» **Short exercise**: Quote word for word every line of the material from the first one through the line containing "Hybrid Everyone: Everyone -> Websites", with both ends included.

Items listed in a dataset
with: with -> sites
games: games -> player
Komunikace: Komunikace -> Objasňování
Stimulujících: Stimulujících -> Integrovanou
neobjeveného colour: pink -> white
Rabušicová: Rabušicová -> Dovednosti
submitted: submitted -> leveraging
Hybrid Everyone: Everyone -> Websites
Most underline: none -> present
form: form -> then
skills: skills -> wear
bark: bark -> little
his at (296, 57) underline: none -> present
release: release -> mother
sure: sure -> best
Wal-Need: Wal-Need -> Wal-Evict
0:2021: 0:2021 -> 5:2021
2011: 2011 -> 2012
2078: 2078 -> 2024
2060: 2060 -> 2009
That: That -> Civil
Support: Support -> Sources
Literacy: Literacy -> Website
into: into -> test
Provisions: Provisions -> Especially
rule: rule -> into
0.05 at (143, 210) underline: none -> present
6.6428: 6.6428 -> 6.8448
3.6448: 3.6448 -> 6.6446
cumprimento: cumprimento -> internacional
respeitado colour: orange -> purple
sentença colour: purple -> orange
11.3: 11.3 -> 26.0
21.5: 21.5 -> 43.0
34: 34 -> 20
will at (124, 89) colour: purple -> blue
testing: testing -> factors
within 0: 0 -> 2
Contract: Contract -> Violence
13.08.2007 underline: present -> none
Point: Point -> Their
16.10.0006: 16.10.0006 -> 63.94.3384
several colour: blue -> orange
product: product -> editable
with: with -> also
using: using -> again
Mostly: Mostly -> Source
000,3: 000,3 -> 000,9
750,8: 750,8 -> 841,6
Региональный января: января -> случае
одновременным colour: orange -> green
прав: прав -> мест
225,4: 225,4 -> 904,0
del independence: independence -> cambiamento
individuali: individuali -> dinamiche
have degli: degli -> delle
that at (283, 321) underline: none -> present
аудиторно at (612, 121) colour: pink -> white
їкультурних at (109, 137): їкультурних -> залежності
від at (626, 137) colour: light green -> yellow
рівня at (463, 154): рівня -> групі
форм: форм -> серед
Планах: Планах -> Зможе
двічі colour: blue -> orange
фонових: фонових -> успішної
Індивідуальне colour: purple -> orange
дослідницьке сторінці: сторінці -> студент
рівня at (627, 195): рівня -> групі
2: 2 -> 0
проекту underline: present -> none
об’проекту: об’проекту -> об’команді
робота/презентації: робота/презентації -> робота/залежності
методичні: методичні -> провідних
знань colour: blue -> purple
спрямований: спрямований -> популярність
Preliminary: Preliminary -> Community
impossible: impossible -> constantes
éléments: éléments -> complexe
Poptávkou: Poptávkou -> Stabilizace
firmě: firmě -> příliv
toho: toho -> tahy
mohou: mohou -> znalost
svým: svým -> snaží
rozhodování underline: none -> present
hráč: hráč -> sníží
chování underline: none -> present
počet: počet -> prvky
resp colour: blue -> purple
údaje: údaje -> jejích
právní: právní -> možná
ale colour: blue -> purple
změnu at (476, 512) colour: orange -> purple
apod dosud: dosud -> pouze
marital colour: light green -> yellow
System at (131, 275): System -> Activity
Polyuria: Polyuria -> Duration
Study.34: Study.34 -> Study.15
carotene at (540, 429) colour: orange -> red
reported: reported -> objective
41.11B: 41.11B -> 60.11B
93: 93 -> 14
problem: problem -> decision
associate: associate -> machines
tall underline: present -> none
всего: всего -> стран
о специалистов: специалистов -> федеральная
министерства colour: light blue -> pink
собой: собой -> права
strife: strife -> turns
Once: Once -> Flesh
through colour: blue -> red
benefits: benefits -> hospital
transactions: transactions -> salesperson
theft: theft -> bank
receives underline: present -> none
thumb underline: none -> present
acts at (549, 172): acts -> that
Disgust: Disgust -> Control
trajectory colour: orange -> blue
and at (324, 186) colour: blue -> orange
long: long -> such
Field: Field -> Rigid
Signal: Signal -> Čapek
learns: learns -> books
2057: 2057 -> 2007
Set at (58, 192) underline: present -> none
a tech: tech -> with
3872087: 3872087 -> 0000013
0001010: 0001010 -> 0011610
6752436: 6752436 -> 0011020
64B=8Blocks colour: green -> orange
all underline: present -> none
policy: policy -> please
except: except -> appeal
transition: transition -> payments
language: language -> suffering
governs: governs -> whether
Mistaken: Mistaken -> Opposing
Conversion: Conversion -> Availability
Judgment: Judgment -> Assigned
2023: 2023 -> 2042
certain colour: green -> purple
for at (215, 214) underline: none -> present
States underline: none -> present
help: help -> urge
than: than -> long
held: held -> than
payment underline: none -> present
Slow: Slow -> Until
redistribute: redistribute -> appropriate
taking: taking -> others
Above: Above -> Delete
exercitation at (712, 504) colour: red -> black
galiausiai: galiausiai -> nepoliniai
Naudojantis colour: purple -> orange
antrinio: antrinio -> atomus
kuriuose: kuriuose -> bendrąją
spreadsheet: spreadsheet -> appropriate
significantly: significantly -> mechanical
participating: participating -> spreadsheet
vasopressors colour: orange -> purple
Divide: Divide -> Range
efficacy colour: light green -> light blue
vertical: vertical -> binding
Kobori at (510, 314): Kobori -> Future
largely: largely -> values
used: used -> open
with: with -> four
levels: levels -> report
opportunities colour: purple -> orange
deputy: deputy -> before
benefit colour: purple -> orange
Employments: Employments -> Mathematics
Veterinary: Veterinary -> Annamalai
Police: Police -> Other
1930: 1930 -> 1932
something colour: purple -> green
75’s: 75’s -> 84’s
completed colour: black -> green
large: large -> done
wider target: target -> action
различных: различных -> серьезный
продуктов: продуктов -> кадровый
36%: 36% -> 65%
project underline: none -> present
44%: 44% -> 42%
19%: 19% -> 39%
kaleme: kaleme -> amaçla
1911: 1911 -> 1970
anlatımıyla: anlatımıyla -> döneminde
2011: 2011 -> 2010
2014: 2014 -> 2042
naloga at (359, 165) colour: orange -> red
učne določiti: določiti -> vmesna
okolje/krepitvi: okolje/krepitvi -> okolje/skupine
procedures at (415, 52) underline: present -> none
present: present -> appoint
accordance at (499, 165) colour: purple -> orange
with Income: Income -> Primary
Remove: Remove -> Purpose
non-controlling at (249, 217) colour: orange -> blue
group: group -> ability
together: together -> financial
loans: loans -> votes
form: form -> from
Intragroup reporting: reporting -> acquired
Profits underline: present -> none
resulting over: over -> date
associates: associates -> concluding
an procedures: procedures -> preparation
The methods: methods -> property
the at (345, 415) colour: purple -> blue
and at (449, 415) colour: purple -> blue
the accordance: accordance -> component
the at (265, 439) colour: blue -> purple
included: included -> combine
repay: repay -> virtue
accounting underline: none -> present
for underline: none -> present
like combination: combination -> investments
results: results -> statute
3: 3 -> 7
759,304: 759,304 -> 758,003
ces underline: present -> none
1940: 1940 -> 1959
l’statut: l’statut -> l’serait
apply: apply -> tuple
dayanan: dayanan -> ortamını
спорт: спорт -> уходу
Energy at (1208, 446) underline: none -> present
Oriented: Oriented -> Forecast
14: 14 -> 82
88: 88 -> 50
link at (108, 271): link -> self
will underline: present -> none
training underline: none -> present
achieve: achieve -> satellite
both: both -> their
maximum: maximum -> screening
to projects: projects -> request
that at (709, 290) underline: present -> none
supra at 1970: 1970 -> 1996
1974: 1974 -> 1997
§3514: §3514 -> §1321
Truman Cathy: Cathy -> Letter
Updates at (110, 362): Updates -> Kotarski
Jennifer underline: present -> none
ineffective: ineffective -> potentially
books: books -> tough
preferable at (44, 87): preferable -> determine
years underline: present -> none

» **Right answer**:
with: with -> sites
games: games -> player
Komunikace: Komunikace -> Objasňování
Stimulujících: Stimulujících -> Integrovanou
neobjeveného colour: pink -> white
Rabušicová: Rabušicová -> Dovednosti
submitted: submitted -> leveraging
Hybrid Everyone: Everyone -> Websites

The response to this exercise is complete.